§ Directions
Pick out each line in the data below that contains the string "vrijwel", and copy those lines in full.
-------- Records to process
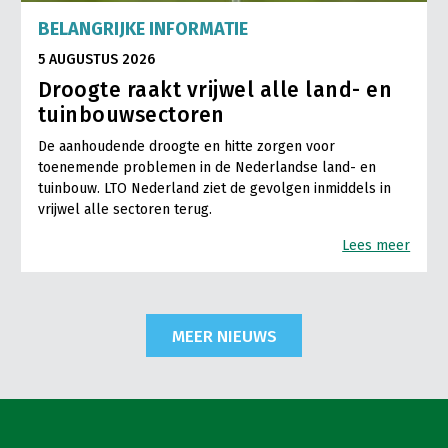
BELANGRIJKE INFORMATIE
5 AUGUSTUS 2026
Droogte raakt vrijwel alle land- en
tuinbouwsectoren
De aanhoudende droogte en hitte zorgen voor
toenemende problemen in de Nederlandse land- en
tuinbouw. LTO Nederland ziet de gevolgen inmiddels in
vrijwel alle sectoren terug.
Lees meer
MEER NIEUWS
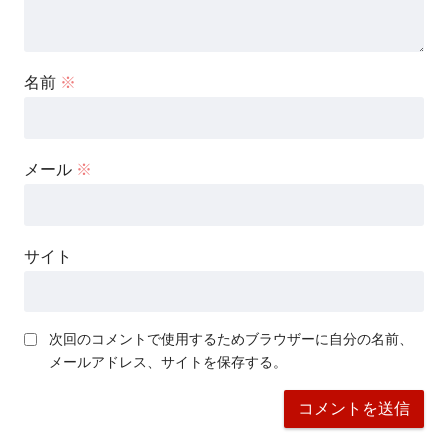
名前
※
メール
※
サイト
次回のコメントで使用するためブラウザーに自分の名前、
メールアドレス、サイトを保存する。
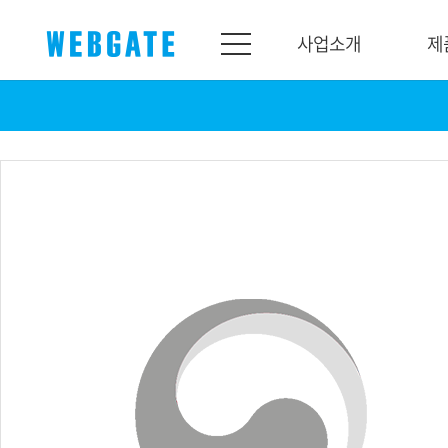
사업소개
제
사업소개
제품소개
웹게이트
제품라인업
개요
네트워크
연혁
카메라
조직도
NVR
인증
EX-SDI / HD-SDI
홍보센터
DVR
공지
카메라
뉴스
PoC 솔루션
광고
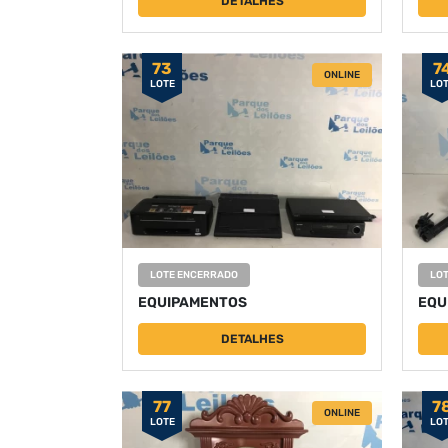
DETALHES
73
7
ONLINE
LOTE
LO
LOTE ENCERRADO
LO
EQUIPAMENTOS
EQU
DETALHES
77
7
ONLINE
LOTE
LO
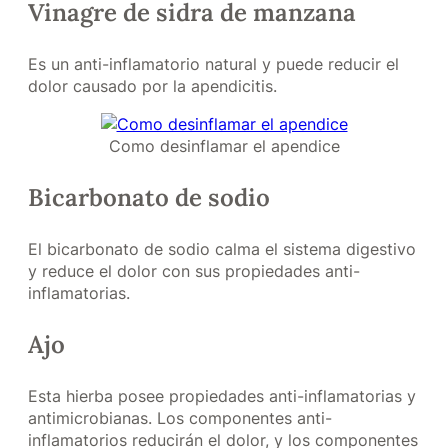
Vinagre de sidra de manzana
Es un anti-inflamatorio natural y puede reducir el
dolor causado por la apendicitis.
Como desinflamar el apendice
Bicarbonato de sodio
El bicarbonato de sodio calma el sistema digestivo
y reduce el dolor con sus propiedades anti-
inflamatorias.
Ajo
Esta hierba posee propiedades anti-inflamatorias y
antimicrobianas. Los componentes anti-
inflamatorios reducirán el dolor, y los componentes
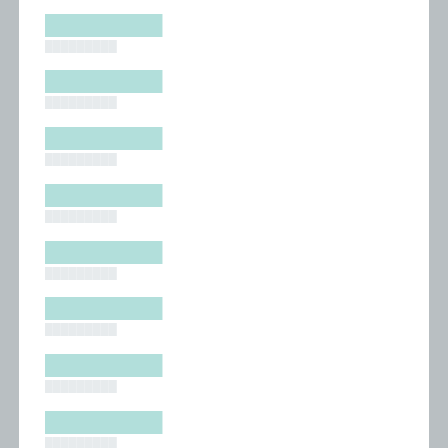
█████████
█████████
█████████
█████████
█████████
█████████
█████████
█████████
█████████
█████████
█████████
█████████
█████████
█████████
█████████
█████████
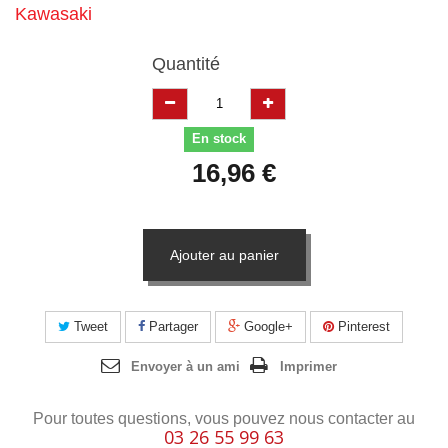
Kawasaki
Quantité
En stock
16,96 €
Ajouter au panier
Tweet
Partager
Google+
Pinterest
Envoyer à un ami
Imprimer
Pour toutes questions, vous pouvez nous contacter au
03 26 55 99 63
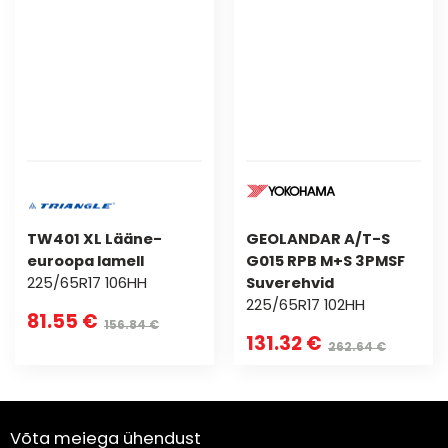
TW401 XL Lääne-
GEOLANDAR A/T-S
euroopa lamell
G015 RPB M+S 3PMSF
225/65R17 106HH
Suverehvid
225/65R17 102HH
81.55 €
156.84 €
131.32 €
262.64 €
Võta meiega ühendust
----------------
§ Reply
Droogte raakt vrijwel alle land- en
vrijwel alle sectoren terug.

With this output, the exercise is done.